To verify the result of the power law, let’s calculate the eigenvectors in numpy.

ret = np.linalg.eig(G.T)
ret = np.linalg.eig(G.T)
(array([ 1.000000e+00+0.000000e+00j, -4.94974747e-01+0.000000e+00j,
         4.94974747e-01+0.00000000e-00j, -2.92237077e-16+8.50412879e-09j,
        -2.92237077e-16-8.50412879e-09j, 1.16666667e-01+0.00000000e+00j]),
 array([[ 1.06476080e-01+0.00000000e+00j, 5.11651005e-17+0.00000000e+00j,
          5.09626608e-17+0.00000000e-00j, 3.17996523e-16-2.57714020e-08j,
          3.17996523e-16+2.57714020e-08j, -1.74821640e-01+0.00000000e+00j],
        [ 1.31320499e-01+0.00000000e+00j, 3.46882037e-18+0.00000000e+00j,
         -3.72987590e-17+0.00000000e+00j, -7.07106781e-01+0.00000000e+00j,
         -7.07106781e-01-0.00000000e+00j, -5.24464919e-01+0.00000000e+00j],
        [ 1.06476080e-01+0.00000000e+00j, -9.53925603e-17+0.00000000e+00j,
          6.92427457e-18+0.00000000e-00j, 1.10198775e-15+7.88171169e-23j,
          1.10198775e-15-7.88171169e-23j, -1.74821640e-01+0.00000000e+00j],
        [ 4.17442646e-01+0.00000000e+00j, 7.94104488e-01+0.00000000e+00j,
          4.75963149e-01+0.00000000e-00j, -1.15889325e-15+3.43618693e-08j,
         -1.15889325e-15-3.43618693e-08j, 4.01061409e-01+0.00000000e+00j],
        [ 8.41936688e-01+0.00000000e+00j, -2.32587819e-01+0.00000000e+00j,
         -8.12519920e-01+0.00000000e+00j, 7.02009397e-16-1.71809347e-08j,
          7.02009397e-16+1.71809347e-08j, -2.05672517e-01+0.00000000e+00j],
        [ 2.77425425e-01+0.00000000e+00j, -5.61516668e-01+0.00000000e+00j,
          3.36556771e-01+0.00000000e+00j, 7.07106781e-01+8.59046734e-09j,
          7.07106781e-01-8.59046734e-09j, 6.78719308e-01+0.00000000e+00j]))

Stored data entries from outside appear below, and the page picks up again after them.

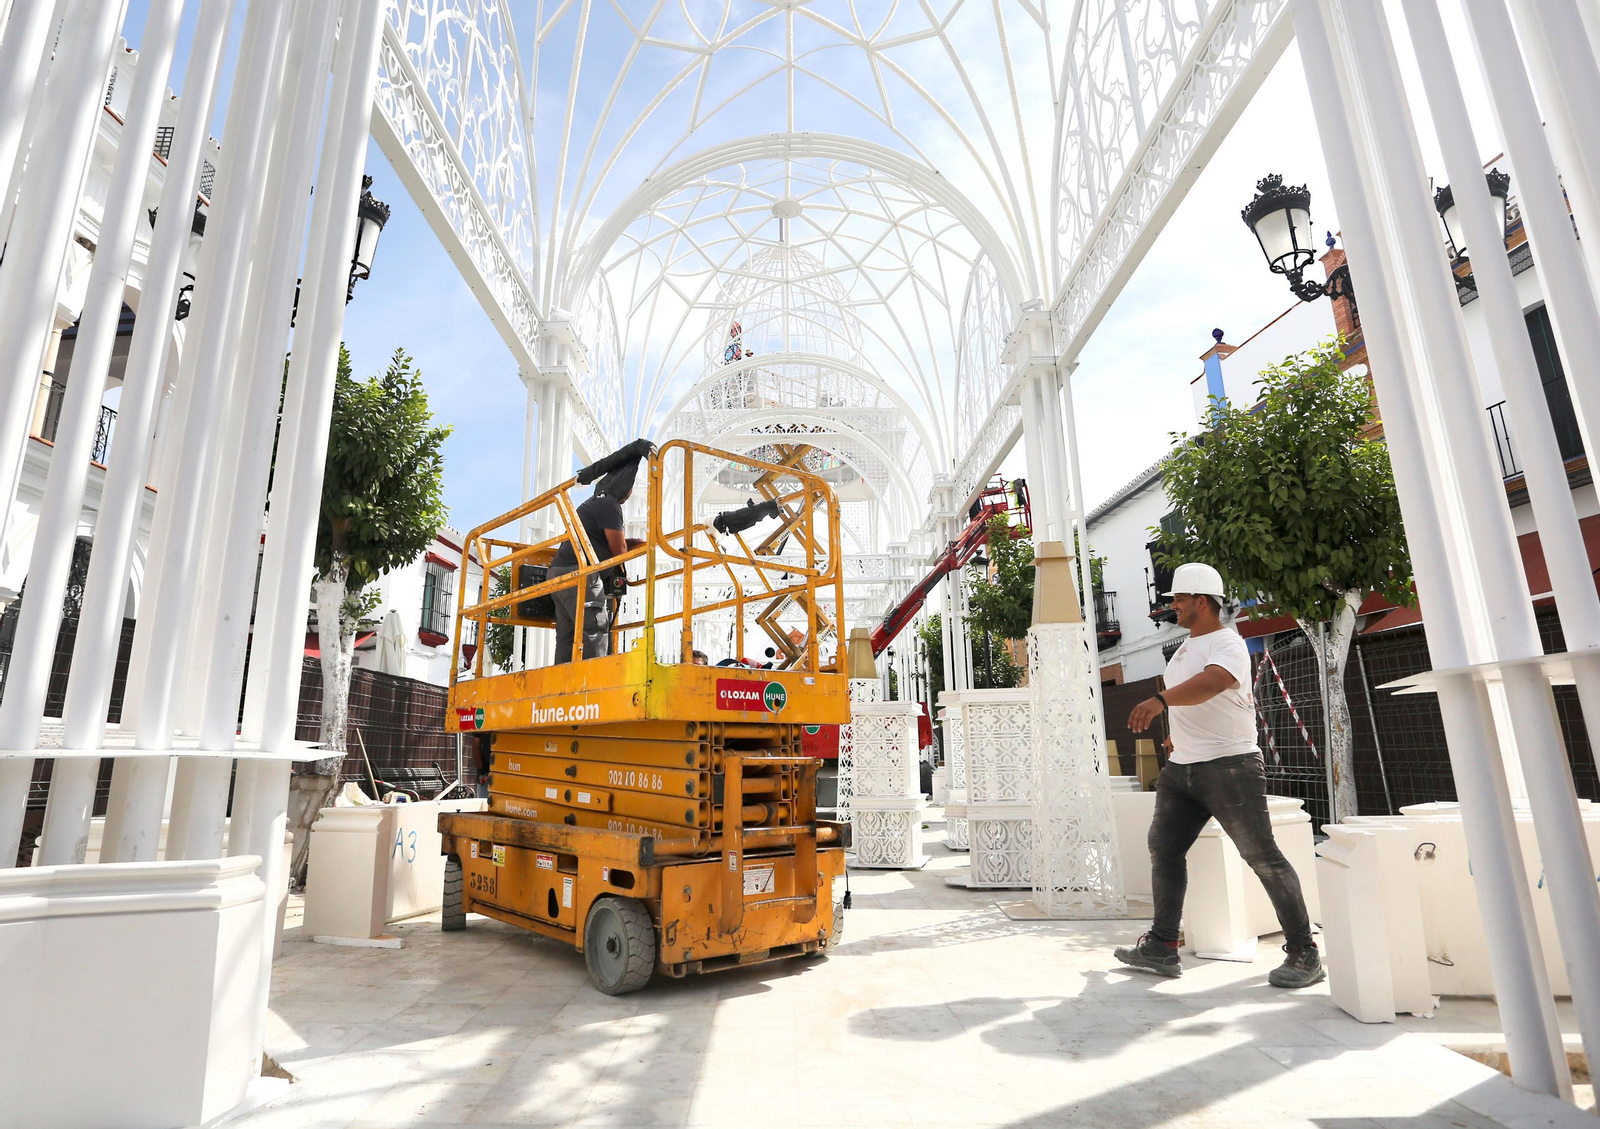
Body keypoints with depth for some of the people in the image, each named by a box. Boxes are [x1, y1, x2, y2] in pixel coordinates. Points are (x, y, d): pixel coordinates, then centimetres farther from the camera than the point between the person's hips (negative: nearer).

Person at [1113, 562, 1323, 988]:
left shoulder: (1228, 644, -13)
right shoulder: (1186, 646, 16)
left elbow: (1210, 682, -36)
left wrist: (1160, 701, -49)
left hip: (1230, 766, -9)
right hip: (1182, 768, 9)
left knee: (1263, 857, -2)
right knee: (1163, 849, 6)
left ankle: (1304, 953, 12)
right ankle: (1162, 947, 13)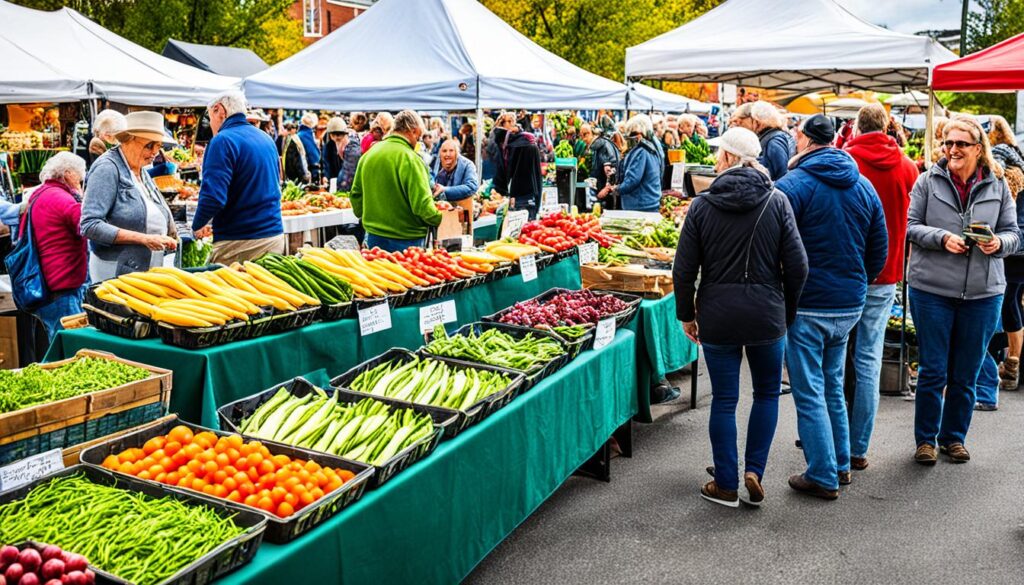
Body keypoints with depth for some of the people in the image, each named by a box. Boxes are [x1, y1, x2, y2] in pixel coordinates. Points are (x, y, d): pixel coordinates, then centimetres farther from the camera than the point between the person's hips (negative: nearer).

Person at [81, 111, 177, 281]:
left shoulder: (142, 172, 13)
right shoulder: (107, 168, -11)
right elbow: (90, 226, -20)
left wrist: (167, 238, 1)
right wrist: (144, 239, -23)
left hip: (148, 271, 7)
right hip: (116, 272, -7)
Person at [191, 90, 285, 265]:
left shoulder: (223, 141, -12)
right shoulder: (266, 139, 13)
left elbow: (213, 196, -22)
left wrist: (198, 226, -3)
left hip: (239, 244, -8)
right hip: (275, 237, 8)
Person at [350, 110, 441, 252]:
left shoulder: (368, 154, 5)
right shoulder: (410, 159, -17)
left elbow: (356, 194, 13)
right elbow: (422, 204, -21)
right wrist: (439, 219, -4)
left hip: (374, 237, 7)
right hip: (406, 240, -7)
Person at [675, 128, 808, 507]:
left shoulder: (702, 205, -5)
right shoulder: (778, 202, -3)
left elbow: (684, 270, -6)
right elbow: (797, 266, -5)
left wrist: (686, 314, 7)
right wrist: (788, 311, 9)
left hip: (718, 316, 0)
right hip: (767, 314, 1)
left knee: (724, 400, 9)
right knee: (767, 393, 20)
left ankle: (726, 485, 19)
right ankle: (754, 472, 15)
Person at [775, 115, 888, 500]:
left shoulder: (792, 186, -13)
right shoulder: (864, 186, 7)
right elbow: (879, 248, 12)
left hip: (807, 306, -6)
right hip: (850, 305, 7)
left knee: (809, 393, 3)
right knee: (833, 387, 20)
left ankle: (823, 477, 10)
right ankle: (841, 465, 30)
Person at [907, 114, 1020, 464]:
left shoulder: (998, 186, 5)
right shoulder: (928, 181, 0)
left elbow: (1012, 234, 7)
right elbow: (911, 225, -2)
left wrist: (998, 244, -15)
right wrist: (942, 238, -19)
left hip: (983, 293, 2)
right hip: (931, 290, -2)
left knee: (966, 375, 11)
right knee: (933, 371, 4)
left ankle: (953, 437, 28)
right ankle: (925, 439, 19)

The first component of ret is the eigenvalue and the second component is the eigenvector corresponding to the eigenvalue. Since eigenvalue 1 is the first column, we can normalize the eigenvector to eigenvalue 1 as follows

pr = ret[1][:, 0] / np.sum(ret[1][:, 0])
np.abs(pr)
array([0.05660377, 0.06981132, 0.05660377, 0.22191678, 0.44758216,
       0.14748219])

We can see that the result is almost identical to the power law result.

A little analysis of the results shows that node 4 has the highest PageRank, followed by node 3. This is as we initially expected. Node 4 is only getting a link from one node, node 3, but node 3 is getting links from three nodes, from which it is getting only one link, so it is thought that it is getting a high PageRank.

Summary

It is said that everything started with a single Linux server, a crawler made with python, and PageRank, and Google, too, can only have respect for the two founders. The theory of PageRank itself is probably not that difficult, but I am simply impressed by the skills of the engineers and managers who actually implemented it on servers, designed the system for a group of servers including the crawler, and created a company with a market capitalization of over 100 trillion yen.

References.

Original work on PageRank published in 1998.

  • [1] S. Brin and L. Page. The anatomy of a large-scale hypertextual Web search engine. Computer Networks and ISDN Systems, Vol. 30, No. 1-7, pp. 107 Computer Networks and ISDN Systems, Vol. 30, No. 1-7, pp. 107-117, 1998.